_TASKS_
[A] Quote the ice cream recipe word for word, everything from "Ingredients" down to "in the refrigerator.".
[B] In the records, print everything from the line containing "green pentagon: moved 3 px right, 2 px up" down to the line containing "white square: rotated", with both lines included. Leave out the picture lines.

_PASSAGE TO READ_
* * *

Let's try adding sugar to decrease the freezing point!
Adapted from Stella Parks No-Churn Vanilla Ice Cream Recipe published on Serious Eats 
Prep Time30 minutes
Cook Time30 minutes
Total Time9 hours
Course: Dessert
Keyword: buttercream, custard, dessert, eggs, freezer, frozen custard, frozen dessert, Ice cream, no churn, recipe, whipping cream, without an ice cream machine
Servings: 6 people

Equipment

  • stand mixer

Ingredients

  • 170 g Heavy Whipping Cream (approximately 3/4 cup)
  • 3 eggs Large (approximately 155 g)
  • 100 g sugar (approximately 1/2 cup)

Instructions

  • Whip the cream until thick enough to hold stiff peaks; the time will vary depending on the mixer.  Transfer to a container and store in the refrigerator. 
  • Rinse the bowl and whisk, and wipe dry.
  • Fill a pot with approximately 2 inches of water and bring to a boil. Lower heat to a simmer ( to maintain simmer I kept the heat very close to low). Place whole eggs and sugar in the bowl of a stand mixer, and whisk to combine. Place bowl over the steaming pot, making sure bottom does not actually touch the water.  Whisk egg mixture constantly, and cook until a thermometer placed in the center of the egg mixture reads 160°F (71°C).  This should take approximately 5 minutes.

* * *

_EXTRACTED ENTRIES_
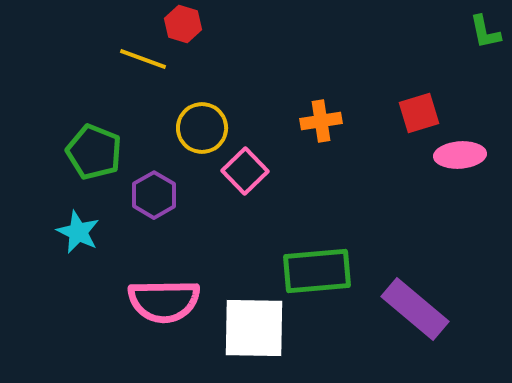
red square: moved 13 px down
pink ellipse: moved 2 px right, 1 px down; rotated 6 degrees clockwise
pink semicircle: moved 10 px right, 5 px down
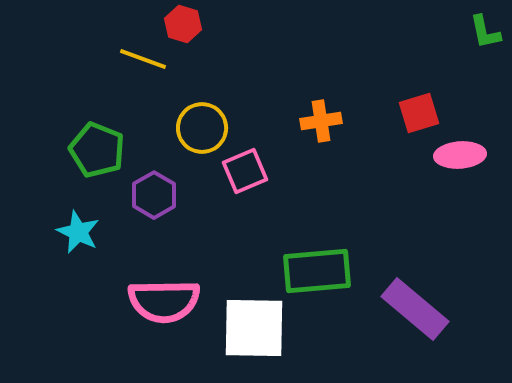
green pentagon: moved 3 px right, 2 px up
pink square: rotated 21 degrees clockwise
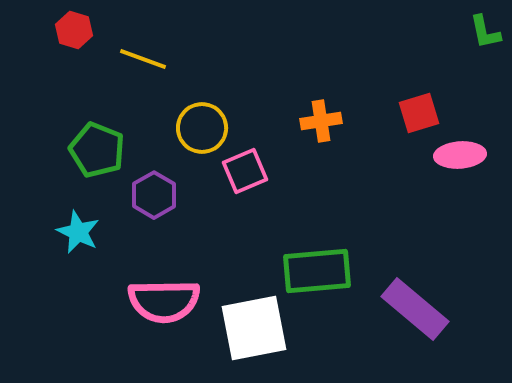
red hexagon: moved 109 px left, 6 px down
white square: rotated 12 degrees counterclockwise
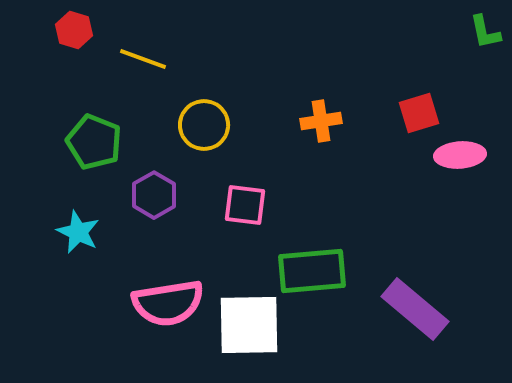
yellow circle: moved 2 px right, 3 px up
green pentagon: moved 3 px left, 8 px up
pink square: moved 34 px down; rotated 30 degrees clockwise
green rectangle: moved 5 px left
pink semicircle: moved 4 px right, 2 px down; rotated 8 degrees counterclockwise
white square: moved 5 px left, 3 px up; rotated 10 degrees clockwise
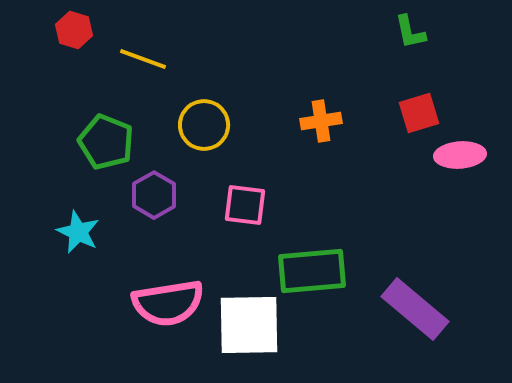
green L-shape: moved 75 px left
green pentagon: moved 12 px right
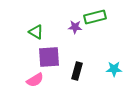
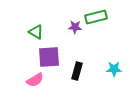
green rectangle: moved 1 px right
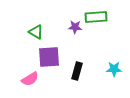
green rectangle: rotated 10 degrees clockwise
pink semicircle: moved 5 px left, 1 px up
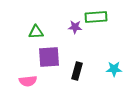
green triangle: rotated 35 degrees counterclockwise
pink semicircle: moved 2 px left, 2 px down; rotated 24 degrees clockwise
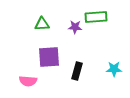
green triangle: moved 6 px right, 8 px up
pink semicircle: rotated 12 degrees clockwise
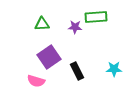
purple square: rotated 30 degrees counterclockwise
black rectangle: rotated 42 degrees counterclockwise
pink semicircle: moved 8 px right; rotated 12 degrees clockwise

* * *

_RESULTS FOR EACH TASK_
[A]
Ingredients

  • 170 g Heavy Whipping Cream (approximately 3/4 cup)
  • 3 eggs Large (approximately 155 g)
  • 100 g sugar (approximately 1/2 cup)

Instructions

  • Whip the cream until thick enough to hold stiff peaks; the time will vary depending on the mixer.  Transfer to a container and store in the refrigerator.

[B]
green pentagon: moved 3 px right, 2 px up
pink square: rotated 21 degrees clockwise
red hexagon: moved 109 px left, 6 px down
white square: rotated 12 degrees counterclockwise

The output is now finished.